用conditons在python中切片文件

时间:2017-09-05 22:00:37

标签: python-3.x file slice

假设我有一个txt。文件看起来像这样:

    0 day0 event_data0
    1 day1 event_data1
    2 day2 event_data2
    3 day3 event_data3
    4 day4 event_data4
    ........
    n dayn event_datan

    #where: 
    #n is the event index
    #dayn is the day when the event happened. year-month-day format
    #event_datan is what happened at the event.

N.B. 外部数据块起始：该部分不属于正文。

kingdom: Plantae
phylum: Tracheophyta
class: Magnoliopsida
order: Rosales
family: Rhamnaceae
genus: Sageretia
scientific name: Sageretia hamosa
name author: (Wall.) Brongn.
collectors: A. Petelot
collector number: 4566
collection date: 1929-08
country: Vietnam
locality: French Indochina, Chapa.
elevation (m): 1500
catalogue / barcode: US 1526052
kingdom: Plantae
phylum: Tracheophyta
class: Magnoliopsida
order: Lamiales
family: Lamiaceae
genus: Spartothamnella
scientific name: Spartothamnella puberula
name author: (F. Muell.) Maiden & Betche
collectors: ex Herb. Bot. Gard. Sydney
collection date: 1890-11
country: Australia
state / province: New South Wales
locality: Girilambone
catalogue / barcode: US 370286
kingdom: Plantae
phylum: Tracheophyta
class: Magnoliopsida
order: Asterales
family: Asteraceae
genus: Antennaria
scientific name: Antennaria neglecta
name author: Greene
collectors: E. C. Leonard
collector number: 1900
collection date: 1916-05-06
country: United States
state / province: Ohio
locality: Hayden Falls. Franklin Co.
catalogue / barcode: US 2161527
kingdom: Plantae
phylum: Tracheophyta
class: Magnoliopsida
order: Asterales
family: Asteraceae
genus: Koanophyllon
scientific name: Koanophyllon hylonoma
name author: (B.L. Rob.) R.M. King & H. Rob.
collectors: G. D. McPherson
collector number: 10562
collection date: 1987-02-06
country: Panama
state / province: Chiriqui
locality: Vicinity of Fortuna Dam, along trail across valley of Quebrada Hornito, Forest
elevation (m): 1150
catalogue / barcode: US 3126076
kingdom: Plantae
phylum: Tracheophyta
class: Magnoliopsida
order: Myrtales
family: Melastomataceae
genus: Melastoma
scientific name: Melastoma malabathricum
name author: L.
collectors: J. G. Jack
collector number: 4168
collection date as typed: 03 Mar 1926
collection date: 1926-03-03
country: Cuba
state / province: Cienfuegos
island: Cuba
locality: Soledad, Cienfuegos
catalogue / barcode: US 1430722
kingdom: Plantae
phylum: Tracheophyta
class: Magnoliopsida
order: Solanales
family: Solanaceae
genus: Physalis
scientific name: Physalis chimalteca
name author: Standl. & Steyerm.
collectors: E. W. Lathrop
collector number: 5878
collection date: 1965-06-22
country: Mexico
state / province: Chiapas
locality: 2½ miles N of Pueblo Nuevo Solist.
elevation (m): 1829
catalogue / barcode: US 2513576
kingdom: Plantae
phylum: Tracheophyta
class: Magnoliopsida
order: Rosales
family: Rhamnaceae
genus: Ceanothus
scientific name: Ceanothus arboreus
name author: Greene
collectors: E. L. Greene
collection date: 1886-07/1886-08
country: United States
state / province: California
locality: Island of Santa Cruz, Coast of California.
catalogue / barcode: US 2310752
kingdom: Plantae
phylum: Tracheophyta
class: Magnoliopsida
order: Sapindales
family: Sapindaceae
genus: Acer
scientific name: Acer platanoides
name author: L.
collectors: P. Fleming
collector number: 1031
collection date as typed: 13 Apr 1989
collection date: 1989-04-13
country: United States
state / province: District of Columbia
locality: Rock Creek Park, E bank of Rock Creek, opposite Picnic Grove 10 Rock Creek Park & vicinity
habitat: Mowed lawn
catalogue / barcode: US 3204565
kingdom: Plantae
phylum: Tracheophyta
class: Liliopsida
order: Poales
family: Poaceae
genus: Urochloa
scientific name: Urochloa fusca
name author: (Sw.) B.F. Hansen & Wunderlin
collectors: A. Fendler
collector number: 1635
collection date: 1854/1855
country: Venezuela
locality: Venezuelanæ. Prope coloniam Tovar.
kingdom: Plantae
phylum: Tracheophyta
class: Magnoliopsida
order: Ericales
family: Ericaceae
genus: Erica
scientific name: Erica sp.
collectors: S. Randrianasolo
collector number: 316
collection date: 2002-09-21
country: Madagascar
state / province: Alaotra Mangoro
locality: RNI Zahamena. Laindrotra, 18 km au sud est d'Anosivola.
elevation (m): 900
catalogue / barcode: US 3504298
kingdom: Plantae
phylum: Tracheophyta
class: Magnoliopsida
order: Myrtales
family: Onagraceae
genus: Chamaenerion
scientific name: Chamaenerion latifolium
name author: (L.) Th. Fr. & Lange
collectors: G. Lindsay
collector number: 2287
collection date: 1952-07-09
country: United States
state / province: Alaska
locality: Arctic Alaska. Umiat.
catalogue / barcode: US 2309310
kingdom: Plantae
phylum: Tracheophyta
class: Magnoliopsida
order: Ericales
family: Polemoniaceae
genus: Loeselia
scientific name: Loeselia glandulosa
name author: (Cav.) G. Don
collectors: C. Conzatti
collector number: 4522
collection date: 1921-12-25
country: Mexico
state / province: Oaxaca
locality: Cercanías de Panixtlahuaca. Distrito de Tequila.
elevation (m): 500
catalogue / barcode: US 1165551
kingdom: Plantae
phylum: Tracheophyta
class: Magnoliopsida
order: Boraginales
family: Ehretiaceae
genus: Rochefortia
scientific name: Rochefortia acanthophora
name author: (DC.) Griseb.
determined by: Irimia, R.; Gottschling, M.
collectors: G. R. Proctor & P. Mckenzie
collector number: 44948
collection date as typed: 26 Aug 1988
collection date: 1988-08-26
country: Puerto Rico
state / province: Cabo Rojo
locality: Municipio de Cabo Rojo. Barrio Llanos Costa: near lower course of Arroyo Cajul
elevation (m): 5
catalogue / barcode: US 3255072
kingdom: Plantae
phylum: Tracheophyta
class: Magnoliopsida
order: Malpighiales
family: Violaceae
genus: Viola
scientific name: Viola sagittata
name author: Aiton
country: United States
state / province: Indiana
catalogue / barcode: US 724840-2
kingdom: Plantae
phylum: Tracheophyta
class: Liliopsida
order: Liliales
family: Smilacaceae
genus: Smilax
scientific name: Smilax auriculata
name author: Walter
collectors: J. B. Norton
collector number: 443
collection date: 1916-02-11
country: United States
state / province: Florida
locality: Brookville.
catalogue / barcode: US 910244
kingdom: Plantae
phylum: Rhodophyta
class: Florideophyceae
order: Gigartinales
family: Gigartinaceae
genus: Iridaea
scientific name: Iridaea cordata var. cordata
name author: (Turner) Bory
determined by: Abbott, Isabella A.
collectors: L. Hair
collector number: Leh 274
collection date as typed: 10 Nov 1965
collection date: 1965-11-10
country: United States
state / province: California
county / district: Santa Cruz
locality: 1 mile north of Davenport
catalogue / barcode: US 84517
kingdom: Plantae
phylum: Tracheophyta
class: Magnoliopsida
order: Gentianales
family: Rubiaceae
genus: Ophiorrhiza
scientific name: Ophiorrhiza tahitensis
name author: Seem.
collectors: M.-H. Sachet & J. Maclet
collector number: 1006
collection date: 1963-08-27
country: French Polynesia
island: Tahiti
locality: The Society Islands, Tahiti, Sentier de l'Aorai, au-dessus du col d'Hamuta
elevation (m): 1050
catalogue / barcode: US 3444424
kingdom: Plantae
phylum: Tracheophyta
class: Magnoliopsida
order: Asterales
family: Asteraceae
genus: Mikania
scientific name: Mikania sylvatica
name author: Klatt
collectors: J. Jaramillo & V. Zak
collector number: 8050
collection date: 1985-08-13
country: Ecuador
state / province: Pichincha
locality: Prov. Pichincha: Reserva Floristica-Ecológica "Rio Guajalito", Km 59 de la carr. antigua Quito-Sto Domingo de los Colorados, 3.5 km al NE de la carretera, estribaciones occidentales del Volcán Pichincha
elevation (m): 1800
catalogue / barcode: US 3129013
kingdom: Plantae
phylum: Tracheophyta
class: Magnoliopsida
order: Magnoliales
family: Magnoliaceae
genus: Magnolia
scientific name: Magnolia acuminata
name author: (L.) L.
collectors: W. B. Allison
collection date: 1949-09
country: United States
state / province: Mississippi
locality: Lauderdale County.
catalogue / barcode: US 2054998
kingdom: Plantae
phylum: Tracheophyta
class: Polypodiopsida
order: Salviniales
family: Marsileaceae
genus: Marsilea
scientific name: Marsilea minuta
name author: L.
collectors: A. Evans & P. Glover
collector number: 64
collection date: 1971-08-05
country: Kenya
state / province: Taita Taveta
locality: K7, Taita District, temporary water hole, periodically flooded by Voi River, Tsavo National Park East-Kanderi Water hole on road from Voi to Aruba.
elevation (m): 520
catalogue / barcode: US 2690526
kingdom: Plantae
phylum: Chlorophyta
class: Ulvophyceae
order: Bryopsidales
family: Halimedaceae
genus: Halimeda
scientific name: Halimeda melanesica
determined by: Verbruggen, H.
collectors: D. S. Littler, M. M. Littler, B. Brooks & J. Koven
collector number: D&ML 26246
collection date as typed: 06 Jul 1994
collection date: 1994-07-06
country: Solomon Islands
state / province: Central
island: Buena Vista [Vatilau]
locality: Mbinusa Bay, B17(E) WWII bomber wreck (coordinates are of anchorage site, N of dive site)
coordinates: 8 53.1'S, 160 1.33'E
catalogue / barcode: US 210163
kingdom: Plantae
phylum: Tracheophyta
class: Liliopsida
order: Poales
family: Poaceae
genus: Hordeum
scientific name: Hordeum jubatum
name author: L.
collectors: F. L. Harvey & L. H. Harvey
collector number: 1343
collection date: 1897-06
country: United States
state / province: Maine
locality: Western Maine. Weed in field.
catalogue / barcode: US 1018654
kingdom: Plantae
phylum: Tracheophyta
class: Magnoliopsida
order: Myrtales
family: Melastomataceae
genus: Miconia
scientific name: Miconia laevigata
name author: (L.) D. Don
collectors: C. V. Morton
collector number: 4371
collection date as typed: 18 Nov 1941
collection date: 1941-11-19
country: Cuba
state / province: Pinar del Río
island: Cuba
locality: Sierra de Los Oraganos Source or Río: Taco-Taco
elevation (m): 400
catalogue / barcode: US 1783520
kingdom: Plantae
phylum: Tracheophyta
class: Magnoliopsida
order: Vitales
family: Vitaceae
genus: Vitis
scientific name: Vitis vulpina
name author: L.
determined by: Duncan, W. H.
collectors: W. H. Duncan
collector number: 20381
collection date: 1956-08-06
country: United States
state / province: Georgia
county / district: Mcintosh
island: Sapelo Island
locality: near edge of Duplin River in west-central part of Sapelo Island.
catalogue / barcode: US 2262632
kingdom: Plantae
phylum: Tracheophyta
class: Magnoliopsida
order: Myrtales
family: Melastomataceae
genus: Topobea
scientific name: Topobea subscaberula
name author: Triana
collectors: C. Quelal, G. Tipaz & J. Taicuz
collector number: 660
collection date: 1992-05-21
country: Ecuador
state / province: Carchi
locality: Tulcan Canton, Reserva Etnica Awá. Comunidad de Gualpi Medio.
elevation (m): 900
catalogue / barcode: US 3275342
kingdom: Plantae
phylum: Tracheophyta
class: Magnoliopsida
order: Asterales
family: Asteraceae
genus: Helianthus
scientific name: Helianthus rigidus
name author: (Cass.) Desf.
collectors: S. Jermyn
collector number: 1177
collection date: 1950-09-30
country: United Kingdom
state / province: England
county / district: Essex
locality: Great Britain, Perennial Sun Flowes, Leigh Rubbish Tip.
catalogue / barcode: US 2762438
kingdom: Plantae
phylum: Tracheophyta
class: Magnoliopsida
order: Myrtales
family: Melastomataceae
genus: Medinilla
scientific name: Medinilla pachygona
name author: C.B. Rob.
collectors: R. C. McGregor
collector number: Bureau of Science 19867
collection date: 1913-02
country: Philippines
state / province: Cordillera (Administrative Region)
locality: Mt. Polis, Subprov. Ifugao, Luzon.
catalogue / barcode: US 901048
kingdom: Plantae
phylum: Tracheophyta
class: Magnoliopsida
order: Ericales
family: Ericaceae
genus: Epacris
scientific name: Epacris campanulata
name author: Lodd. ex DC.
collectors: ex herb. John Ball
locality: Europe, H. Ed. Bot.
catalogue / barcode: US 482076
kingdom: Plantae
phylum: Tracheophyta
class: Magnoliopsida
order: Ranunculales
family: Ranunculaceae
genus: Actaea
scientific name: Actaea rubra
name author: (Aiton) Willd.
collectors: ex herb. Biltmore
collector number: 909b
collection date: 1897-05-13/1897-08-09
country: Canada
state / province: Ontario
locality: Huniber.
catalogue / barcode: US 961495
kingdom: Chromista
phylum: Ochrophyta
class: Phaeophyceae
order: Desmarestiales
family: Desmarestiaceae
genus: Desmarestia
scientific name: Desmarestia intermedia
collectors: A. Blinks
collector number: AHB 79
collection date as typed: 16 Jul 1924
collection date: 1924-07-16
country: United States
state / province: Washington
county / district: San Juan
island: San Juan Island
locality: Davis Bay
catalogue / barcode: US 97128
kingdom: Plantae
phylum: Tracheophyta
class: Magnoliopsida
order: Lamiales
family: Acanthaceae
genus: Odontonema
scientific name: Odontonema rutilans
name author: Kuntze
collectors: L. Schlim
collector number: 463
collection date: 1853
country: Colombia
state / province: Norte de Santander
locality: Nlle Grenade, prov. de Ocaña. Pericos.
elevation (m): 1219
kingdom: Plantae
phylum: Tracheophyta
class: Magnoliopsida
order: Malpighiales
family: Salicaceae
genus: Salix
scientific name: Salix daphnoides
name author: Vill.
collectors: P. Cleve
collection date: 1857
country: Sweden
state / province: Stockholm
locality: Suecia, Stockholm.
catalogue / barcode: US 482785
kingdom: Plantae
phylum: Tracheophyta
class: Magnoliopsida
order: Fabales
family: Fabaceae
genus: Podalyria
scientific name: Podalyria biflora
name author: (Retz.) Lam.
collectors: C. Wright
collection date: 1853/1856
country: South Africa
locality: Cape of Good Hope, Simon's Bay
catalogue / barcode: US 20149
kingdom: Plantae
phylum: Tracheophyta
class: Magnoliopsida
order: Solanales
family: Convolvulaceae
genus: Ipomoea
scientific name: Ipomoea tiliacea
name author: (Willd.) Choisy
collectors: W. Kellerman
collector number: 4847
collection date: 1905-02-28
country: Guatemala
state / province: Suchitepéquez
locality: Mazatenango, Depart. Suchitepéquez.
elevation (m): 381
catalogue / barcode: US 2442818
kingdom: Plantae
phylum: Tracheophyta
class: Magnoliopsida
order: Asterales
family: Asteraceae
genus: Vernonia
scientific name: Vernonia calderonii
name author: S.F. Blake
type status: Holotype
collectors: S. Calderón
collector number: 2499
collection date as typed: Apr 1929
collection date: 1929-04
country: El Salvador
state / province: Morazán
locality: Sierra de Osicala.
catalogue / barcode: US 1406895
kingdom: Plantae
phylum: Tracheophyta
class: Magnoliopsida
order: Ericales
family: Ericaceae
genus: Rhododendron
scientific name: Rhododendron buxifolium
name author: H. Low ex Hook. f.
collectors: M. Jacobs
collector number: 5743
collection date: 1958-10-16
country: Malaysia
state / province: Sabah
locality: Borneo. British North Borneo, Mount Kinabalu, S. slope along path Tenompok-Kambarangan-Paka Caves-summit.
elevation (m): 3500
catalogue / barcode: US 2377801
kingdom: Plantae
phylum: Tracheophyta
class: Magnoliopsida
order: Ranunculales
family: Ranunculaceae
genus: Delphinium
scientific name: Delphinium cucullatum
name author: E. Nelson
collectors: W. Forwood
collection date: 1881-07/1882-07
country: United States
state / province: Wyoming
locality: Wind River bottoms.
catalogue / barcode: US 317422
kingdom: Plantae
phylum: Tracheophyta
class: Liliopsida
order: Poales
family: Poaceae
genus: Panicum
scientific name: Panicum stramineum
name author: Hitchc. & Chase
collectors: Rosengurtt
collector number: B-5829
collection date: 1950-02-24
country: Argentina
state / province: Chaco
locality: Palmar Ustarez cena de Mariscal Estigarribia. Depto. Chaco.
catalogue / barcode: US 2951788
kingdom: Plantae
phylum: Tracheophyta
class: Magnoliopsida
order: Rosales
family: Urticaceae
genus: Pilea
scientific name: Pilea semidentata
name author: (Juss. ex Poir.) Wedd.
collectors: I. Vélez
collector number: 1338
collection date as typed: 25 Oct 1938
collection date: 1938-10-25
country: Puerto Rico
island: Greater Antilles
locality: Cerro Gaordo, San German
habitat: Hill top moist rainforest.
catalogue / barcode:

从这个文件中,我需要创建一个新文件,其中包含两个特定日期之间发生的所有事件。喜欢在2003年9月之后和2006年圣诞节之前。 有人可以帮我解决这个问题吗?非常感谢!

4 个答案:

答案 0 :(得分:0)

看起来datetime模块就是您想要的。逐行遍历文件,直到当前行的日期和开始阈值日期(在您的示例中为2003年9月7日)之间的时间值为正;当你违反2006年圣诞节时停止迭代。将这些行加载到pandas数据帧或numpy数组中。

答案 1 :(得分:0)

卢卡斯,你可以试试这个:

import re
import os
from datetime import datetime as dt


__date_start__ = dt.strptime('2003-09-07', "%Y-%m-%d").date()
__date_end__ = dt.strptime('2006-12-25', "%Y-%m-%d").date()

f = open('file.txt', 'r').read()
os.remove('events.txt')

for i in f:
    date = re.search('\d{4}\-\d{2}-\d{2}',i).group(0)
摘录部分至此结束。